KONYA, bugün bir büyük âlimini kaybetti;
ama yeni bir Mevlana’sını buldu.
Çünkü Konyalılar için yeni bir ziyaretgâh oluştu.
Her gün sürüklenip yaşamak ruha bâr olur.
İnsan duyar, yerin dile gelmiş sükûtunu;
Bir başka musikiye geçiş farz eder bunu;
Teslim olunca vadesi gelmiş zevaline,
Benzer cihana gelmeden evvelki haline
Dediği gibi Yahya Kemal’in, insan bir gün elbet döner aslına; ruh üfleyicisine, beden de geldiği yere yani toprağın bağrına.
İnsanı şerefli kılan üfürülmüş ruhtur, yani “ruhu menfuh”. Zira o, Rabbimizdendir. Toprağı / bedeni şerefli kılan da hiç şüphesiz içindeki ruhtur.
Ruhu bedenine hâkim olan insanlar, dünyanın sulh u salahına çalışır, fesadın ortadan kalkması için uğraşır bir ömür boyu. Allah’a ibadet edenlerin sayısını çoğaltabilmek için gecesini gündüzüne katar. Etrafındakilerin sevabının azlığına da günahlarının çokluğuna da üzülür. Bütün bunlardan sorumlu tutar kendini. Mensubiyetleri mesuliyetlerini artırır. Bundan dolayıdır ki, sevilir Rabbimiz tarafından. O, sevdi mi sevdirir çünkü. İşte Allah’ın sevmesiyle sevilen bir kuldu, Tahir BÜYÜKKÖRÜKÇÜ Hocamız. O, iman közünü körükleyen, parlaması için nefesini tüketen biriydi. İsmiyle müsemmaydı: Tahir, yani temizdi; iman közünü üfleyen bir körüktü.

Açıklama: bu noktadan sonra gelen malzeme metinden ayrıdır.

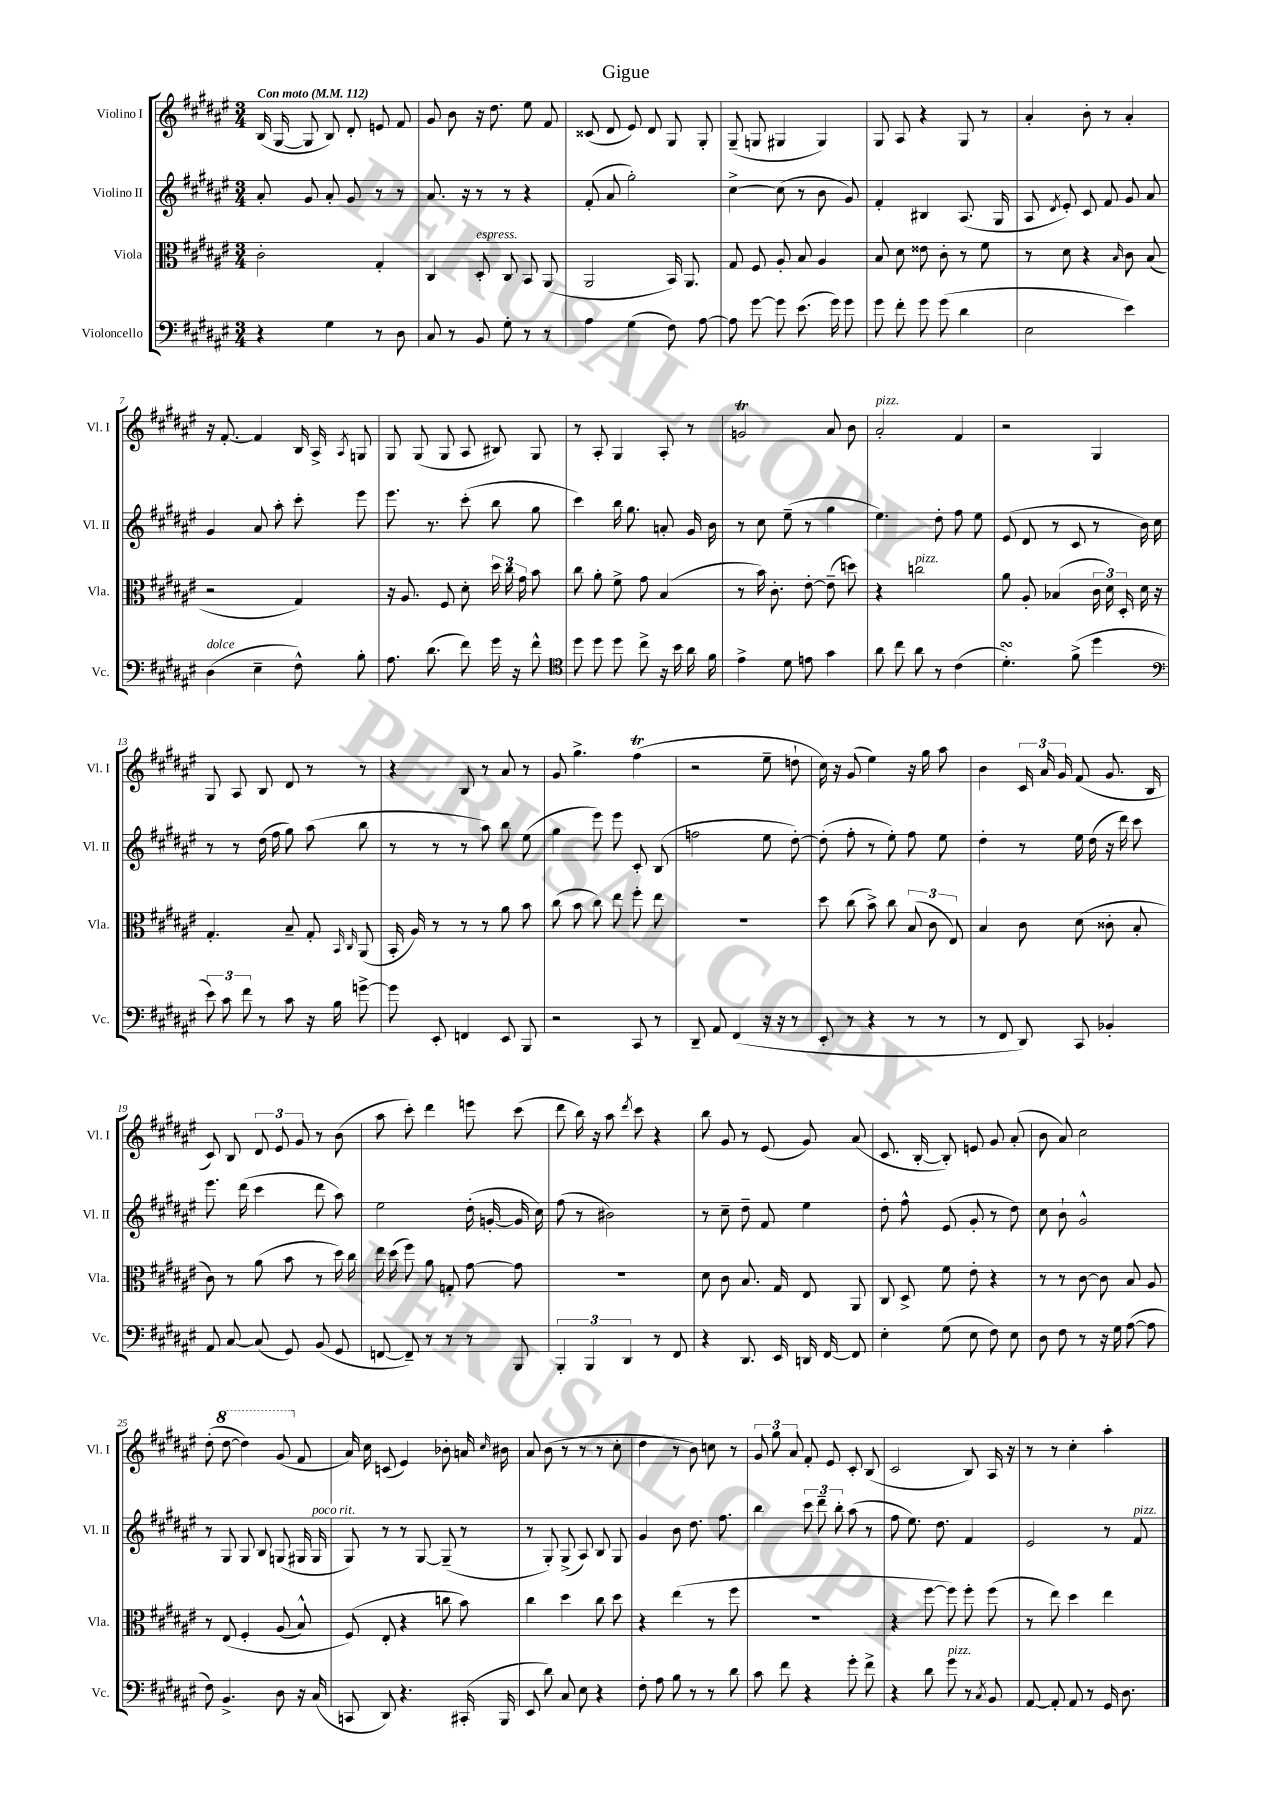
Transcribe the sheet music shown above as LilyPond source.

\header { title = "Gigue" }
<<
\new StaffGroup <<
\new Staff = "s0" \with { instrumentName = "Violino I" shortInstrumentName = "Vl. I" } {
    \clef treble \key fis \major \numericTimeSignature \time 3/4 \tempo "Con moto" 4 = 112
    \autoBeamOff b16( gis16~ gis8 b8) dis'8-. e'8 fis'8 |
    gis'8 b'8 r16 dis''8. eis''8 fis'8 |
    cisis'8( dis'8 eis'8) dis'8 gis8 gis8-. |
    gis8--( g8 gis4 gis4) |
    gis8 ais8 r4 gis8 r8 |
    ais'4-. b'8-. r8 ais'4-. |
    r16 fis'8.~-. fis'4 b16 ais16-> \acciaccatura { ais8 } g8 |
    gis8 gis8( gis8 ais8 bis8) gis8 |
    r8 ais8-. gis4 ais8-. r8 |
    g'2\trill ais'8 b'8 |
    ais'2-.^\markup { \italic "pizz." } fis'4 |
    r2 gis4 |
    gis8 ais8 b8 dis'8 r8 r8 |
    r4 b8 r8 ais'8 r8 |
    gis'8 gis''4.-> fis''4\trill( |
    r2 eis''8-- d''8-! |
    cis''16) r16 gis'8( eis''4) r16 gis''16 ais''8 |
    b'4 \tuplet 3/2 { cis'16 ais'16 gis'16 } fis'8( gis'8. b16 |
    cis'8) b8 \tuplet 3/2 { dis'8 eis'8 gis'8 } r8 b'8( |
    ais''8 cis'''8-.) dis'''4 e'''8 cis'''8( |
    dis'''8 b''16) r16 ais''8 \acciaccatura { dis'''8 } cis'''8 r4 |
    b''8 gis'8 r8 eis'8( gis'8) ais'8( |
    cis'8. b16~-. b8-.) e'8 gis'8 ais'8-.( |
    b'8 ais'8) cis''2 |
    dis''8-.( \ottava #1 dis'''8~ dis'''4) gis''8( \ottava #0 fis'8 |
    ais'16) cis''16 c'8( eis'4) bes'8-. a'16 \grace { cis''16 } bis'16 |
    ais'8 b'8( r8 r8 r8 cis''8-. |
    dis''4 r8 b'8) c''8 r8 |
    \tuplet 3/2 { gis'8 gis''8 ais'8 } fis'8-. eis'8 cis'8-. b8( |
    cis'2 b8) ais16 r16 |
    r8 r8 cis''4-. ais''4-. \bar "|." |
}
\new Staff = "s1" \with { instrumentName = "Violino II" shortInstrumentName = "Vl. II" } {
    \clef treble \key fis \major \numericTimeSignature \time 3/4
    \autoBeamOff ais'8-. gis'8 ais'8-. gis'8 r8 r8 |
    ais'8. r16 r8 r8 r4 |
    fis'8-.( ais'8 gis''2-.) |
    cis''4~-> cis''8( r8 b'8 gis'8) |
    fis'4-. bis4 ais8.( gis16 |
    ais8 \acciaccatura { dis'8 } eis'8-.) cis'8 fis'8 gis'8 ais'8 |
    gis'4 ais'8 ais''8-. cis'''8-. eis'''8 |
    eis'''8. r8. cis'''8-.( b''8 gis''8 |
    cis'''4) b''16 gis''8. a'8-. gis'16 b'16 |
    r8 cis''8 eis''8--( r8 gis''4 |
    eis''4.) dis''8-. fis''8 eis''8 |
    eis'8( dis'8 r8 cis'8 r8 b'16) cis''16 |
    r8 r8 dis''16( fis''16 gis''8) ais''8( b''8 |
    r8 r8 r8 ais''8) b''8 eis''8( |
    gis''4 eis'''8) eis'''8 cis'8-. b8( |
    f''2 eis''8 dis''8~-.) |
    dis''8-.( fis''8-. r8 eis''8-.) fis''8 eis''8 |
    dis''4-. r8 eis''16 dis''16( r16 dis'''16) cis'''8 |
    eis'''8. dis'''16( cis'''4 dis'''8 ais''8) |
    eis''2 dis''16-.( g'16~-. g'16 cis''16) |
    fis''8( r8 bis'2) |
    r8 cis''8-- dis''8-- fis'8 eis''4 |
    dis''8-. fis''8-^ eis'8( gis'8-. r8 dis''8) |
    cis''8 b'8-! gis'2-^ |
    r8 gis8 gis8 b8 g8( gis16 gis16^\markup { \italic "poco rit." } |
    gis8) r8 r8 gis8~ gis8--( r8 |
    r8 gis8-.) gis8->( ais8) b8 gis8 |
    gis'4 b'8 dis''8. fis''8. |
    b''4 \tuplet 3/2 { cis'''8 dis'''8-- b''8-. } ais''8( r8 |
    fis''8 eis''8.) dis''8. fis'4 |
    eis'2 r8 fis'8^\markup { \italic "pizz." } \bar "|." |
}
\new Staff = "s2" \with { instrumentName = "Viola" shortInstrumentName = "Vla." } {
    \clef alto \key fis \major \numericTimeSignature \time 3/4
    \autoBeamOff cis'2-. gis4-. |
    cis4 dis8-.^\markup { \italic "espress." } cis8 b,8 ais,8( |
    ais,2 b,16) ais,8. |
    gis8 fis8 ais8-. b8 ais4 |
    b8 dis'8 eisis'8 cis'8-. r8 fis'8 |
    r8 dis'8 r4 \grace { b16 } cis'8 b8( |
    r2 gis4) |
    r16 ais8. fis8 dis'8-. \tuplet 3/2 { dis''16 cis''16 gis'16 } b'8 |
    cis''8 ais'8-. fis'8-> gis'8 b4( |
    r8 b'16) cis'8.-. eis'8~-. eis'8--( d''8) |
    r4 c''2^\markup { \italic "pizz." } |
    ais'8 ais8-. bes4( \tuplet 3/2 { cis'16 dis'16) dis16-. } dis'16 r16 |
    gis4.-. b8-- gis8-. \grace { b,16 cis16 } ais,8( |
    b,16-. ais16) r8 r8 r8 ais'8 b'8 |
    cis''8( b'8 cis''8) eis''8 fis''8-. eis''8 |
    R2. |
    dis''8 cis''8( b'8->) cis''8 \tuplet 3/2 { b8( cis'8 eis8) } |
    b4 cis'8 dis'8( cisis'8-. b8-. |
    cis'8) r8 ais'8( b'8 r8 dis''16) cis''16 |
    eis''16 dis''16( fis''8) ais'8 g8-. gis'8~ gis'8 |
    R2. |
    dis'8 cis'8 b8. gis16 eis8 ais,8 |
    cis8 dis8-> fis'8 eis'8-. r4 |
    r8 r8 cis'8~ cis'8 b8 ais8 |
    r8 eis8\( fis4-. ais8( b8-^) |
    fis8(\) eis8-. r4 c''8 b'8) |
    cis''4 dis''4 cis''8 dis''8 |
    r4 eis''4( r8 fis''8 |
    R2. |
    r4 fis''8~ fis''8) fis''8-. fis''8( |
    r8 eis''8) dis''4 eis''4 \bar "|." |
}
\new Staff = "s3" \with { instrumentName = "Violoncello" shortInstrumentName = "Vc." } {
    \clef bass \key fis \major \numericTimeSignature \time 3/4
    \autoBeamOff r4 gis4 r8 dis8 |
    cis8 r8 b,8 gis8-. r8 r8 |
    ais4 gis4( fis8) ais8~ |
    ais8 gis'8~ gis'8 eis'8.( gis'16) gis'8 |
    gis'8 fis'8-. gis'8 gis'8( dis'4 |
    eis2 eis'4) |
    dis4^\markup { \italic "dolce" }( eis4-- fis8-^) b8-. |
    ais8. dis'8.( fis'8) gis'16 r16 fis'8-^ |
    \clef tenor dis''8 dis''8 dis''8 cis''8-> r16 b'16 ais'16 fis'16 |
    eis'4-> dis'8 e'8 gis'4 |
    ais'8 cis''8 ais'8 r8 cis'4( |
    dis'4.-.\turn) fis'8->( dis''4 |
    \clef bass \tuplet 3/2 { eis'8) cis'8 fis'8 } r8 cis'8 r16 b16 g'8~-> |
    g'8 eis,8-. f,4 eis,8 b,,8 |
    r2 cis,8 r8 |
    dis,8-- ais,8 fis,4( r16 r16 r8 |
    eis,8-. r8 r4 r8 r8 |
    r8 fis,8 dis,8) cis,8 bes,4-. |
    ais,8 cis8~ cis8( gis,8) b,8( gis,8 |
    f,8~ f,8--) r8 r8 r8 b,,8 |
    \tuplet 3/2 { b,,4-. b,,4 dis,4 } r8 fis,8 |
    r4 dis,8. eis,16 d,16 fis,16~ fis,8 |
    eis4-. gis8( eis8 fis8) eis8 |
    dis8 fis8 r8 r16 gis16 ais8~( ais8 |
    fis8) b,4.-> dis8 r16 cis16( |
    c,8 dis,8) r4. cis,16-.( b,,16 |
    eis,8 dis'8) cis8 eis8 r4 |
    fis8-. ais8 b8 r8 r8 dis'8 |
    cis'8 fis'8 r4 gis'8-. fis'8-> |
    r4 dis'8 gis'8^\markup { \italic "pizz." } r8 \acciaccatura { cis8 } b,8 |
    ais,8~ ais,8-. ais,8 r8 gis,16 dis8. \bar "|." |
}
>>
>>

Konya kıymetli bir şehir… Lakin Konya’yı kıymetli kılan ne toprağı, ne suyu; belki bağrında yatan enbiya, evliya, suleha, şühedadır. Eskilerin tabiriyle “şerefü’l – mekân bi’l-mekin” yani bir mekânın şerefi, içinde barındırdıklarıyladır. Mekke’yi, Medine’yi, Kudüs’ü şerefli kılan da bu değil midir?
Tahir Hocamız, Konyalı olduğu için kıymet değildir; belki Konya’yı, Tahir Hoca ve onun gibi zevat-ı kiram teşrif etmişlerdir.
Bütün nüfusu bir milyon olan bir şehirde beş yüz bin kişilik bir cenaze töreni de gösteriyor ki, ömrünü kürsülerde insanlığın ıslahı, Allah ve Resulü ile onların yolunda gidenlerin sevgisini anlatmakla geçiren bir “aşk eri” var karşımızda. Pazar günü Konya’da bir insan seli değil, bir sevgi seli aktı. Sevgiliye akan bir seldi bu. Fethedilmiş gönüllerin seliydi.
O, sevenlerinden ayrıldı, sevgilisine kavuştu.
Biz sadece “şeb-i arus”a tanıklık ettik, ve’sselam.